● What you have to do
Find every line below with the string "lines" and pick it out.

Top of Provided data

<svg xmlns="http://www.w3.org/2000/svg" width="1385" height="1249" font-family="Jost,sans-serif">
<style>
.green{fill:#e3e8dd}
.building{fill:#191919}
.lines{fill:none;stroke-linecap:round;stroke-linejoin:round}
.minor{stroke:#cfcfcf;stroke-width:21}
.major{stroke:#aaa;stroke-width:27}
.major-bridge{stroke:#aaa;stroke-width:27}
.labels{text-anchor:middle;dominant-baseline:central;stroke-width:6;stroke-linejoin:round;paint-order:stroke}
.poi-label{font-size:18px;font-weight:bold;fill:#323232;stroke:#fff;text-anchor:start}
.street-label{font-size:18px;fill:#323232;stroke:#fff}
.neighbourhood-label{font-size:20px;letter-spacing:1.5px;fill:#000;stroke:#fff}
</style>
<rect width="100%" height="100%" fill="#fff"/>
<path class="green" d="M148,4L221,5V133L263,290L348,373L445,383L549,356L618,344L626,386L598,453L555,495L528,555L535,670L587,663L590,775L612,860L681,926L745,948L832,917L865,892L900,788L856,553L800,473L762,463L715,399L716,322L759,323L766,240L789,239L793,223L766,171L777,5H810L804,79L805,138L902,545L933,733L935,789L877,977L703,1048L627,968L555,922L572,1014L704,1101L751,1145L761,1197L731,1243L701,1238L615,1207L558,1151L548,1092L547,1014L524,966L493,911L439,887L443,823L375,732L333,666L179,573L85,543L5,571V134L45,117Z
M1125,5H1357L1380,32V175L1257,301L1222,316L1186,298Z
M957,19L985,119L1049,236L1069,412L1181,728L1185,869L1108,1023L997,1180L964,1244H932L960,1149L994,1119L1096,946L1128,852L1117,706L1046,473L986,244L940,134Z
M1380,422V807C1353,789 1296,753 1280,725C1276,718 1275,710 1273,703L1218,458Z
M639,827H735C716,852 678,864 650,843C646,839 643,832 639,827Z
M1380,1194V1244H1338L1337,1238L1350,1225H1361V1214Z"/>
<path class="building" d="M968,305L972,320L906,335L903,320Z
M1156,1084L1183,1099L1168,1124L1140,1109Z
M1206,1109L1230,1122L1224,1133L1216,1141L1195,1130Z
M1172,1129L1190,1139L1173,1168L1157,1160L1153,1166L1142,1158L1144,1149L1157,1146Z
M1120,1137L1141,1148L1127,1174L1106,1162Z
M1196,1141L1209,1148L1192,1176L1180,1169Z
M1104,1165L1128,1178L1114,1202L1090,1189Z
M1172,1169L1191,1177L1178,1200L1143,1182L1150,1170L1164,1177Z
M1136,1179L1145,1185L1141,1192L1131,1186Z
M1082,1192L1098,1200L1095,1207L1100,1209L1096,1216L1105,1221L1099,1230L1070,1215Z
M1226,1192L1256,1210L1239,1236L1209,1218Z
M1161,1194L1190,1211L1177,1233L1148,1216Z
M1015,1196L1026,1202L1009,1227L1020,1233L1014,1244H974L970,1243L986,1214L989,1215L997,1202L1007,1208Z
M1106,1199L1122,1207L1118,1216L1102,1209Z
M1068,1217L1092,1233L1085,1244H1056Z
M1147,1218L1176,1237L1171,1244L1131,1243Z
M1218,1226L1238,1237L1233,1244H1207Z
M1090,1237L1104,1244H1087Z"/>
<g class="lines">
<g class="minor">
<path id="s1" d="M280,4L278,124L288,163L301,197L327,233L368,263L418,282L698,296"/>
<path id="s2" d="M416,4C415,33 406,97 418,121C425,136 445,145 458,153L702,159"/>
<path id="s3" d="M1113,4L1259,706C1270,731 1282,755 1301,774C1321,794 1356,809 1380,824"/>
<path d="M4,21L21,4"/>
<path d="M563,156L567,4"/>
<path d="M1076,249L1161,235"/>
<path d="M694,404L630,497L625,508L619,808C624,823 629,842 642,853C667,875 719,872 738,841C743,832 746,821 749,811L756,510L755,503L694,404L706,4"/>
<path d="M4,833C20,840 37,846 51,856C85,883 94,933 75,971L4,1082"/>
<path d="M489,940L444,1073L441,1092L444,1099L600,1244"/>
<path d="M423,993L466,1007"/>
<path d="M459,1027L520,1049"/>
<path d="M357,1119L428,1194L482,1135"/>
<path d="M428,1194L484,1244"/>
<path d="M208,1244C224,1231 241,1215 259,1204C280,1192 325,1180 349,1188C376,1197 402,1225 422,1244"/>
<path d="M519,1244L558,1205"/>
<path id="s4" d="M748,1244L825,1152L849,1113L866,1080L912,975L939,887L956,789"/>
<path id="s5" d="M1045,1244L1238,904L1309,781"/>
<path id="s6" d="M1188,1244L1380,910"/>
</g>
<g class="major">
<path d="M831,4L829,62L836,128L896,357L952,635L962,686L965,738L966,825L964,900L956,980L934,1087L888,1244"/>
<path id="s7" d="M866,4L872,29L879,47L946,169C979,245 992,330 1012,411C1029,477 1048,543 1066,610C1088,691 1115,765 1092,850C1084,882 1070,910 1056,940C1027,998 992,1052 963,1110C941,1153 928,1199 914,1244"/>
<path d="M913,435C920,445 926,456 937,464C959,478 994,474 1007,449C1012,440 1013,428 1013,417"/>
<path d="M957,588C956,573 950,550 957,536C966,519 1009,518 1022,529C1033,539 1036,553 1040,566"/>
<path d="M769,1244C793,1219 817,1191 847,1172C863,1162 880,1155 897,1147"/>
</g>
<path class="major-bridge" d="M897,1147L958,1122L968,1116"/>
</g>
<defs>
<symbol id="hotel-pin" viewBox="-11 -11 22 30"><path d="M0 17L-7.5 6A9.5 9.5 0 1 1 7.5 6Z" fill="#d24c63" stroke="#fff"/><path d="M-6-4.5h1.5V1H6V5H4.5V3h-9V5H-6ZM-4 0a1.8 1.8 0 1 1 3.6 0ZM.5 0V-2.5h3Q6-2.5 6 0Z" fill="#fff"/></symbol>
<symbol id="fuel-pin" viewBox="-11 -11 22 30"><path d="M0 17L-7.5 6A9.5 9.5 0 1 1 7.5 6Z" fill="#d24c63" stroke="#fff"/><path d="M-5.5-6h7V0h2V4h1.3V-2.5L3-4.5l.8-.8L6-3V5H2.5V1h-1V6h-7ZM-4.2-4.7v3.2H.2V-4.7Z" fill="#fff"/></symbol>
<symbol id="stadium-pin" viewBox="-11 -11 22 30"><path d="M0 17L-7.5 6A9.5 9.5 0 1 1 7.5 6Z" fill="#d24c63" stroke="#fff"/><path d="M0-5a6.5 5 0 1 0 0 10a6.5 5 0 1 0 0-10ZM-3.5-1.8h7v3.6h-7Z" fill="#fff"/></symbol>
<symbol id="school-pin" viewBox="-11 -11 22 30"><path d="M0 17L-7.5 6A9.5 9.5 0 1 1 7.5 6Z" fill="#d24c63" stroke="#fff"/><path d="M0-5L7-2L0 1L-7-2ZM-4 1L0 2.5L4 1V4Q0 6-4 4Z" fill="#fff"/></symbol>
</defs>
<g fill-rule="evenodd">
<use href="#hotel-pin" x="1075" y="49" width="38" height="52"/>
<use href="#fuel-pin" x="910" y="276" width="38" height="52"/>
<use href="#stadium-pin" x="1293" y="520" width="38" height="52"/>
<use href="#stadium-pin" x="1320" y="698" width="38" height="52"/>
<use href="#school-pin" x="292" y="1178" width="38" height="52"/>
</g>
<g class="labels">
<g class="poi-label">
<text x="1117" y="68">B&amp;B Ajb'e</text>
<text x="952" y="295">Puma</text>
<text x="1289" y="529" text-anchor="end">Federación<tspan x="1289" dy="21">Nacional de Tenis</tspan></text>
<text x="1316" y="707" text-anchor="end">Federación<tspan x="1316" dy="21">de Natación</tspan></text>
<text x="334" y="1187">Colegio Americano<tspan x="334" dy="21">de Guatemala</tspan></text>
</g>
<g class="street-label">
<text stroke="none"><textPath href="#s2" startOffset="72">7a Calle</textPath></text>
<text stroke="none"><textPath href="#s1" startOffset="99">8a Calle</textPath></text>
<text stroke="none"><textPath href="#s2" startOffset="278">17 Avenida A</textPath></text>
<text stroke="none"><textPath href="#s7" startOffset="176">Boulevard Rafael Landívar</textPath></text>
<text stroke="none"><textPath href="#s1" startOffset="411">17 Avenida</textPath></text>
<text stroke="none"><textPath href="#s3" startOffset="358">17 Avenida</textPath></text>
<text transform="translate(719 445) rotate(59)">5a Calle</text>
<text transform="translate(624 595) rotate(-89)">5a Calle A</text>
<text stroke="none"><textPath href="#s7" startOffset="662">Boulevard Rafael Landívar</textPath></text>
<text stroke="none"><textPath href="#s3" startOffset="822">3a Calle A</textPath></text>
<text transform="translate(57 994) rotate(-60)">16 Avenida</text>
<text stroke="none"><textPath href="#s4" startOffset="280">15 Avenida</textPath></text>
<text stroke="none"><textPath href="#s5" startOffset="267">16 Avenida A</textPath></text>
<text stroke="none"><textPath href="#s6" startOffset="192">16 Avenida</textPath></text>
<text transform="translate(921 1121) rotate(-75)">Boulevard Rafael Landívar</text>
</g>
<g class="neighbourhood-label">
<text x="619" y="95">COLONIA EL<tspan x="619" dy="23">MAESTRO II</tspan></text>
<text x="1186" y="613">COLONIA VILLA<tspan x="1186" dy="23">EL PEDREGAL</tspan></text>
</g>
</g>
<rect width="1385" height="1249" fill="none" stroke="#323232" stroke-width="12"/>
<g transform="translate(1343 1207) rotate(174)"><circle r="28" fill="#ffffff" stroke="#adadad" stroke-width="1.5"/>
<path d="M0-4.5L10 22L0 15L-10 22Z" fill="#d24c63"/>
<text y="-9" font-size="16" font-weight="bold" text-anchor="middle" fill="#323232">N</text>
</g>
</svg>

Bottom of Provided data

● Answer to this exercise
.lines{fill:none;stroke-linecap:round;stroke-linejoin:round}
<g class="lines">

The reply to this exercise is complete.